PARTS OF THE EXERCISE =
1: In the port-sun3 mailing-list message, what is the standard for communicating between the boards using TCP/IP called?
2: From the port-sun3 mailing-list message, return the text between "See http://www.vita.com/vso/draftstd/VITA-19.0.pdf for" and "latency is higher.", inclusive.
3: Resume the port-sun3 mailing-list message, continuing it after its last sentence.

== PROVIDED PASSAGE ==

Subject: Re: Various connectors
To: None <jwbirdsa@picarefy.picarefy.com, ball@cyberspace.org, port-sun3@netbsd.org>
From: Michael Thompson <m_thompson@ids.net>
List: port-sun3
Date: 03/30/2001 08:27:14
I have done some experimentation with this. You can easily do things like
use a 3/60 running x-kernel as an intelligent graphics subsystem in the
same chassis as a server.

To share a backplane between two VMEbus "systems" you can also build a
kernel for one "system" that does not have any VMEbus devices. One system
can use the left side of a 12 slot chassis and another system can use slots
10-12. The secondary CPU has to have the VMEbus clock generator jumpered
off and has to have the VMEbus arbiter jumpered for slave mode. You have to
bring both "systems" up in the EPROM monitor before you boot the OS because
the monitor probes the VMEbus.

It would also be possible to have the kernels for each "system" built so
that it would ignore the other "system's" VMEbus boards. The device
addresses and interrupts would have to be non-standard for some of the
boards. The CPUs will share the IACK driver but handle their own interrupts.

Communicating between the boards using TCP/IP is a standard called BusNet.
See http://www.vita.com/vso/draftstd/VITA-19.0.pdf for more information.
For high performance this standard depends on mailbox interrupts that most
modern VMEbus CPUs have and Sun boards lack. You can run the boards in
polled mode but the latency is higher.

===
== DATASET EXTRACT ==

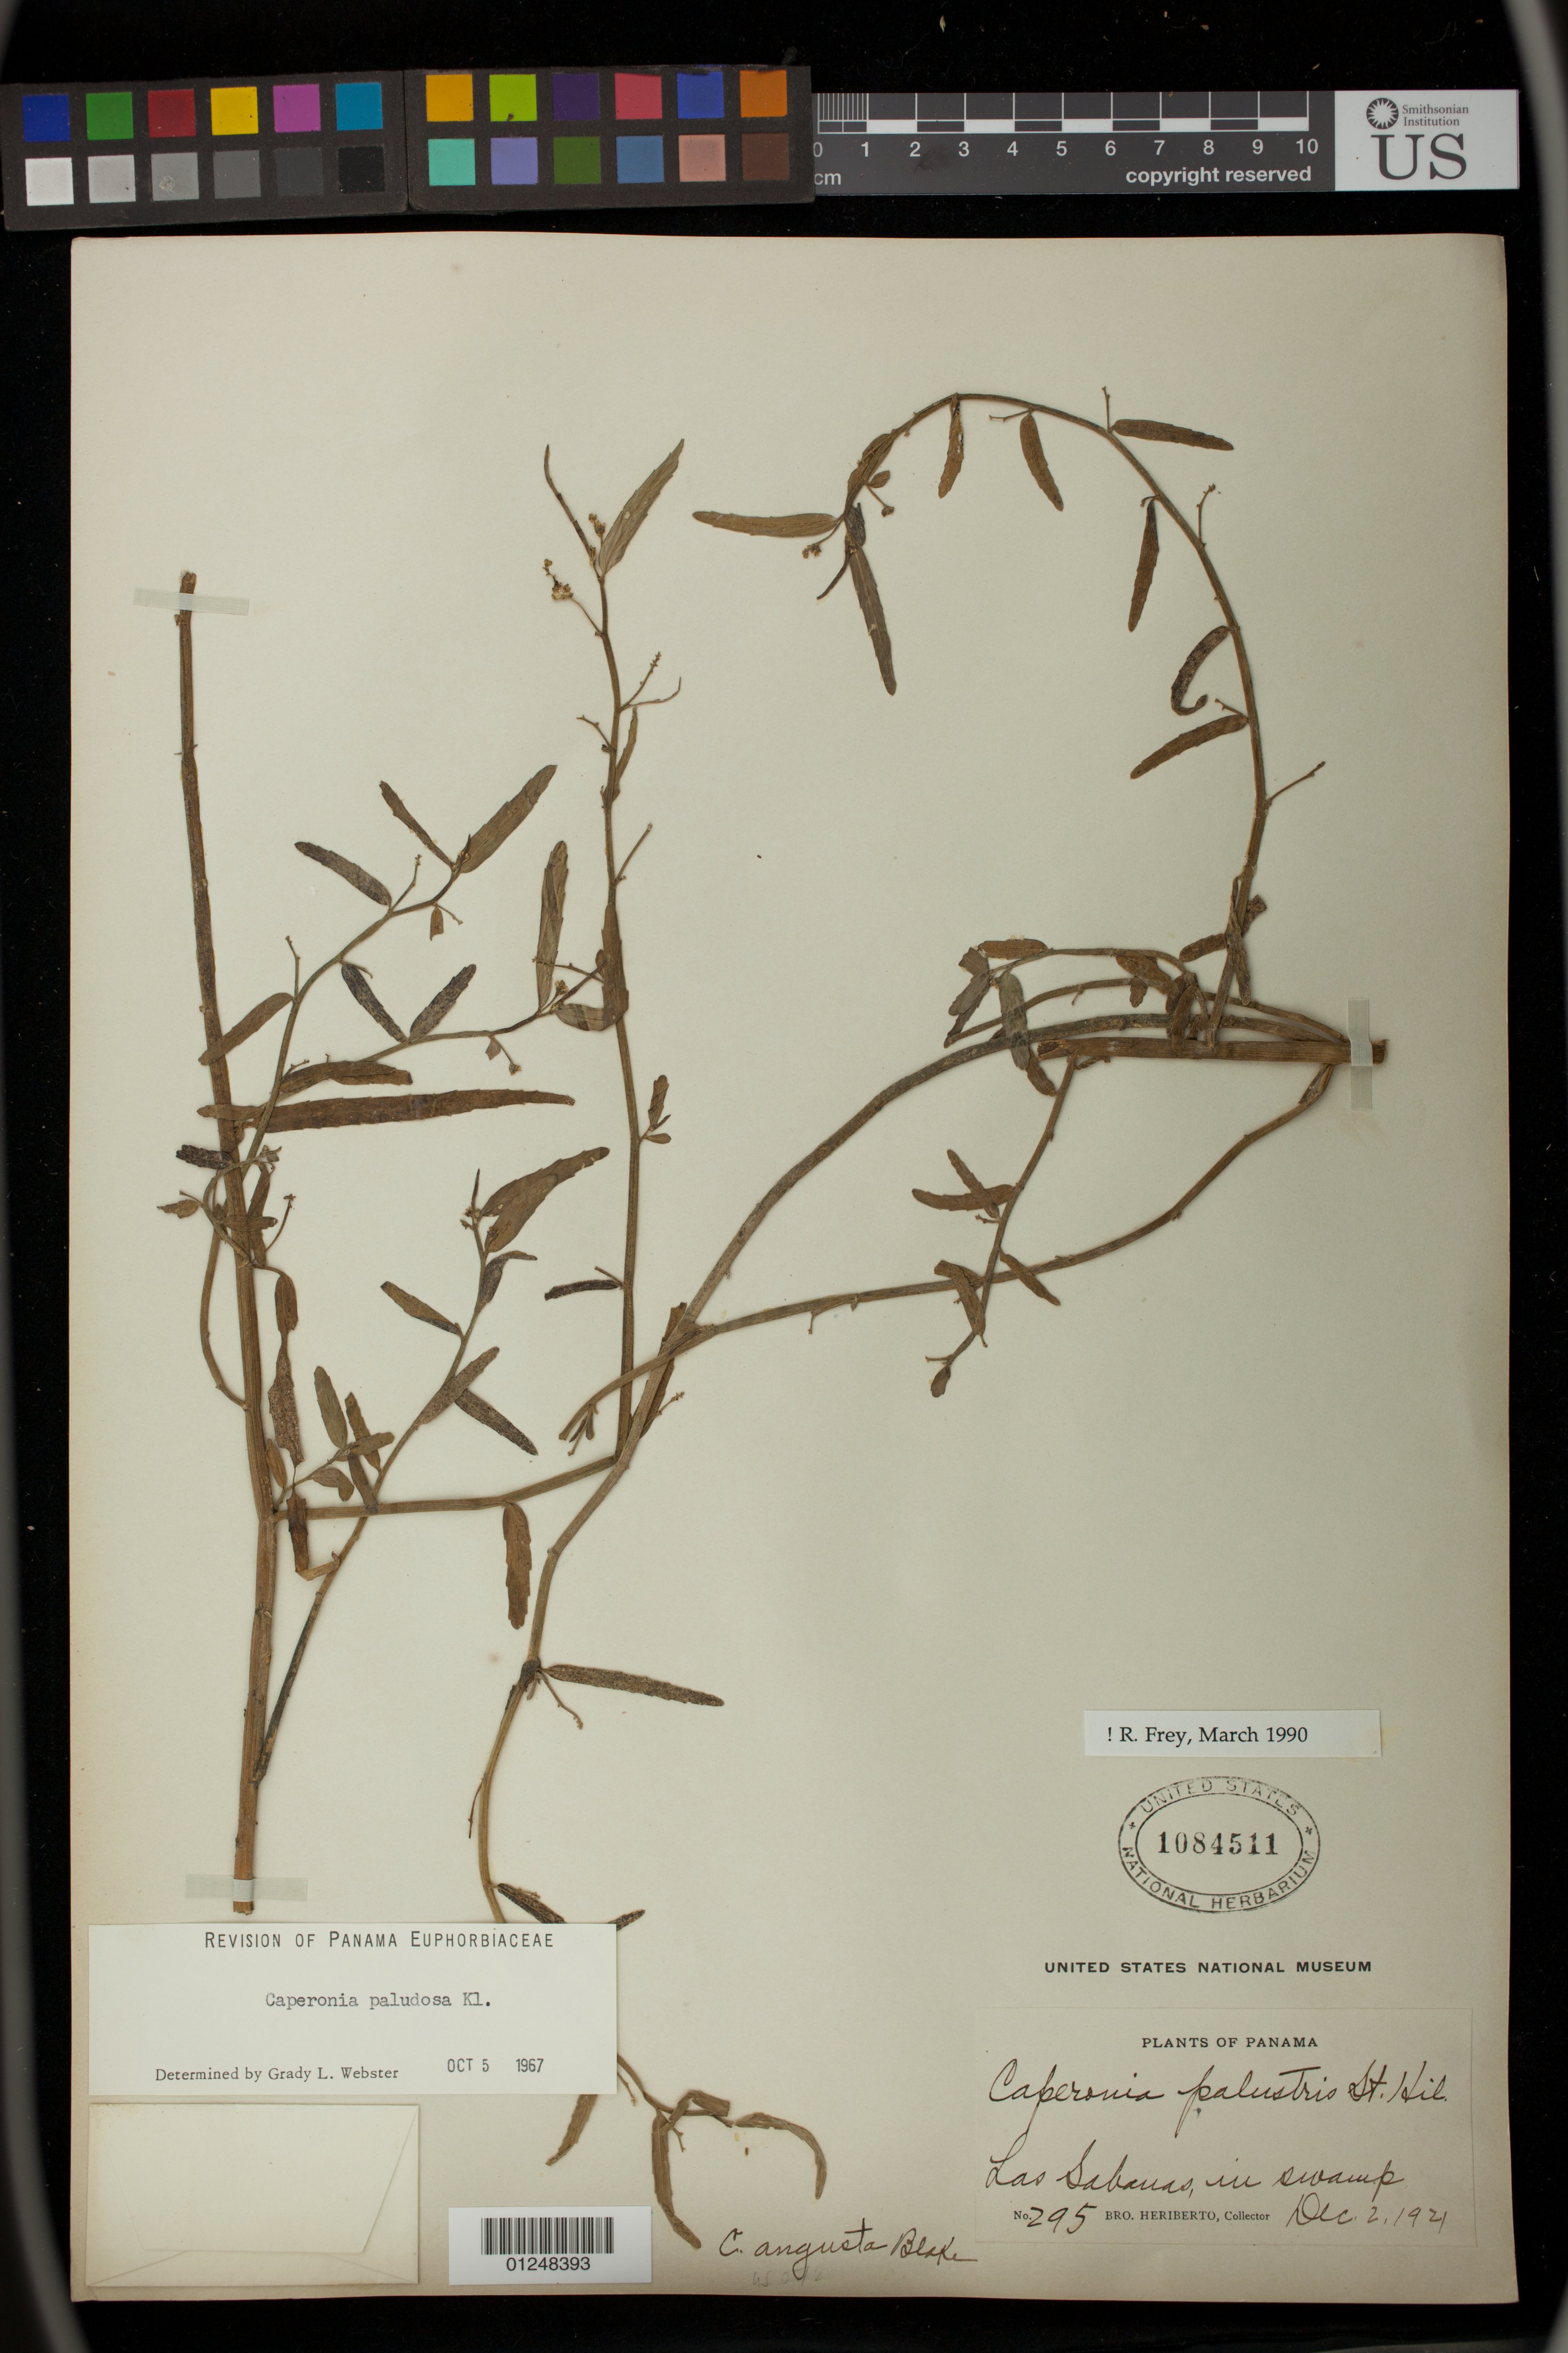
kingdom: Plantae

===

ANSWERS =
1: BusNet.

2:
See http://www.vita.com/vso/draftstd/VITA-19.0.pdf for more information.
For high performance this standard depends on mailbox interrupts that most
modern VMEbus CPUs have and Sun boards lack. You can run the boards in
polled mode but the latency is higher.

3:
Sun sold software called ONC that supported multiple 1E 6U SPARC CPUs in
the same chassis. The CPU number was programmed into the EEPROM. There is a
monitor command to boot a secondary CPU from the primary CPU across the
VMEbus using ONC.

Linux has custering software that could be adapted to deal with the VMEbus
TCP/IP device.


At 01:59 AM 3/30/01 -0000, jwbirdsa@picarefy.picarefy.com wrote:
>   I'd have to go dig up my docs and look at the actual pin assignments
>to be 100% sure of exactly what's where, but the general concept that
>P1 is primarily VME, P2 is primarily Sun's private bus, and P3 is primarily
>VME again, mostly power, is valid.
>
>   Whether two machines could coexist in a chassis is an interesting
>question. In theory, if on different P2 segments, each would have a
>private memory bus. The VME bus to devices would be shared, but many
>CPU boards can be jumpered for VME slave mode. By clever trimming of
>the kernels, you could keep them from trying to grab the same devices.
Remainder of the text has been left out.